Executive Summary: From “Panic” to “Paralysis”
If November was defined by the violent repricing of assets, December is being defined by silence. The global crypto market has shifted from a chaotic sell-off into a deep “Holiday Freeze.” As of December 15, the massive capital flight has stabilized, but it has been replaced by a liquidity vacuum. Bitcoin, trading at $89,824, is no longer crashing—it is waiting.
Table Of Content
This report updates our previous “De-Risking” thesis with the latest data: A staggering 38.36% collapse in 24-hour trading volume confirms that institutional desks have effectively closed their books for 2025. The “Great De-Risking” is complete; the “Great Waiting Game” for 2026 has begun.
The Macro Silence
The “Macroeconomic Maelstrom” described in our previous reports has settled into an uneasy truce.
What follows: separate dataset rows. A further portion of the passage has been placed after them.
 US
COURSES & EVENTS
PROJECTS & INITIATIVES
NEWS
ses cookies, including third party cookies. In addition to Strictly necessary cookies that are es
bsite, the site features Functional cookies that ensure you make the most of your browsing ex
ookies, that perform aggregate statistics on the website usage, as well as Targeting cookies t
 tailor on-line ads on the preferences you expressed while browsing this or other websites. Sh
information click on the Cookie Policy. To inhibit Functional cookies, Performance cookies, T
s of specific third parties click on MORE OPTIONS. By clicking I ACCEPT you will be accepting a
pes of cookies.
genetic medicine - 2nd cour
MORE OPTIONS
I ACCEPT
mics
The Federal Reserve’s policy paralysis continues, but the market has priced in the uncertainty.
The Volume Collapse Signal
The most critical data point for traders today is not price, but volume. Total daily volume has plummeted to just $39.88 Billion.
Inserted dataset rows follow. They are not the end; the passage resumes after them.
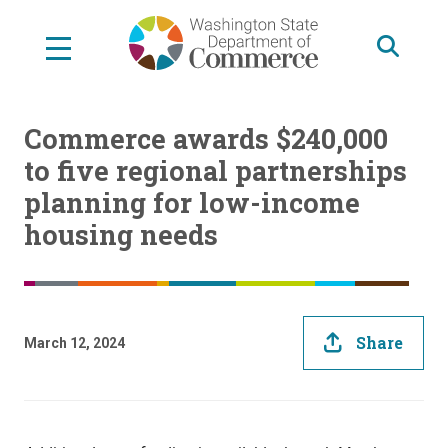
Skip
to
main
content
Commerce awards $240,000
to five regional partnerships
planning for low-income
housing needs
Share
March 12, 2024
In financial terms, this is “Institutional Fatigue.” The aggressive selling from the “Trump Paradox” (trade tensions) has exhausted itself. There are no sellers left at these levels, but crucially, there are no buyers either. The market is in a standoff.
Bitcoin’s Supply Wall
While the previous report highlighted Bitcoin erasing its 2025 gains, the asset has found a formidable floor. Why? Scarcity.
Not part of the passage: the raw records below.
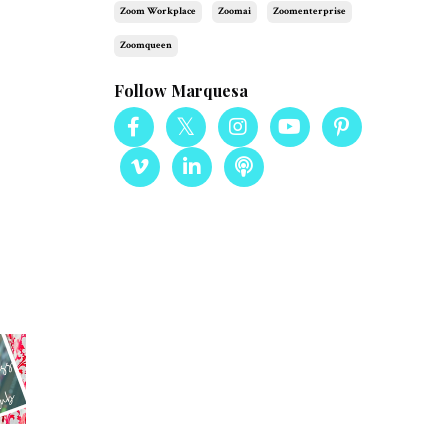
Zoom Workplace
Zoomai
Zoomenterprise
Zoomqueen
Follow Marquesa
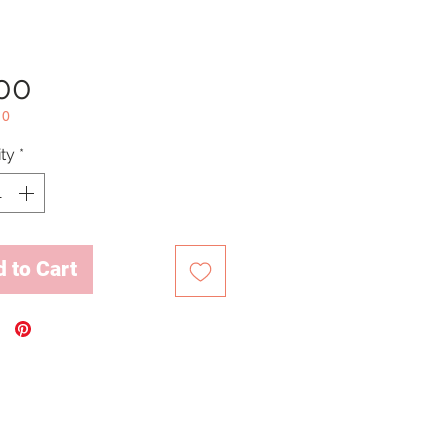
Price
.00
10
ty
*
 to Cart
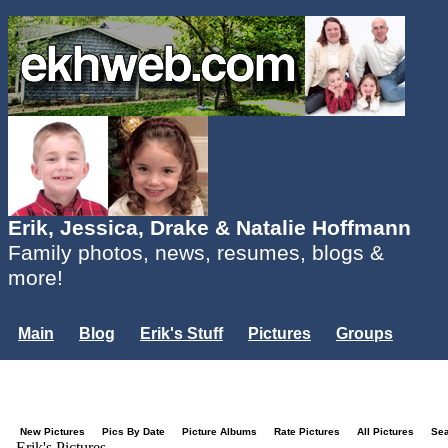
Erik, Jessica, Drake & Natalie Hoffmann
Family photos, news, resumes, blogs &
more!
Main
Blog
Erik's Stuff
Pictures
Groups
Users
Mailing List
Misc.
Login...
New Pictures
Pics By Date
Picture Albums
Rate Pictures
All Pictures
Se
Erik's Pictures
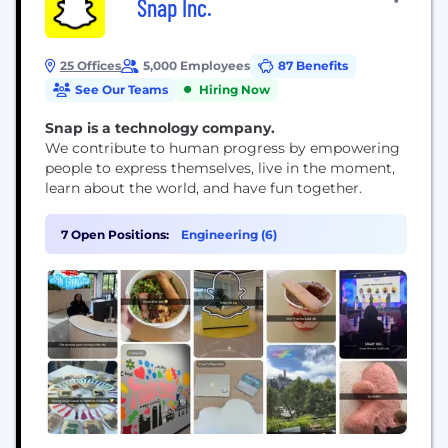
Snap Inc.
25 Offices
5,000 Employees
87 Benefits
See Our Teams
Hiring Now
Snap is a technology company.
We contribute to human progress by empowering
people to express themselves, live in the moment,
learn about the world, and have fun together.
7 Open Positions:
Engineering (6)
- Circulating Supply: 19.96 Million BTC.
- Left to Mine: Less than 1.04 Million.
Despite the “ETF Outflows” narrative of November, the fundamental supply constraints are preventing a deeper collapse below $88,000. As detailed in our Volume Analysis, this is not a bear market; it is a high-stakes accumulation zone for those willing to hold through the boredom.
The “AI-Crypto” Decoupling
The “AI Bubble” panic has cooled. Investors have stopped treating all AI coins as a monolith. We are seeing a healthy decoupling:
- The Losers: Vapourware projects (like Worldcoin) continue to bleed as speculative capital dries up.
- The Survivors: Infrastructure plays like Render (RNDR) and Bittensor (TAO) are finding support levels. The market is no longer selling “AI”; it is selling “Uncertainty.” As Nvidia stabilizes, the correlation is becoming less toxic.
Altcoins & The Death of Speculation
The “Memecoin Supercycle” is indeed dead, as previously reported. But the survivors are emerging.
Dogecoin (DOGE) has decoupled from the broader meme crash, buoyed by the Elon Musk 2026 Roadmap. While PEPE and WIF suffer from the retail exodus, DOGE is being repriced as a “Payment Asset” rather than a gambling token.
DeFi’s Liquidity Trap
The Hyperliquid manipulation scandal of November left a scar, but the bleeding has stopped. TVL (Total Value Locked) across Ethereum and Solana has plateaued. The “yield farmers” have left, leaving only long-term believers. This flushes out the leverage, creating a healthier foundation for the 2026 DeFi Breakout.
The 2026 Watchlist
The “Warning” is lifted, replaced by a “Caution.” The crash to $3.15 Trillion Total Market Cap (and Bitcoin’s $1.79T Cap) has reset valuations to attractive entry points.
Strategy for December 15 – January 1: Do not chase candles. In a low-liquidity environment, price moves are often fake-outs. Use this time to build your 2026 watchlist, focusing on assets with real revenue (RWA) and institutional backing (Bitcoin, Solana), rather than the ghosts of the 2025 hype cycle.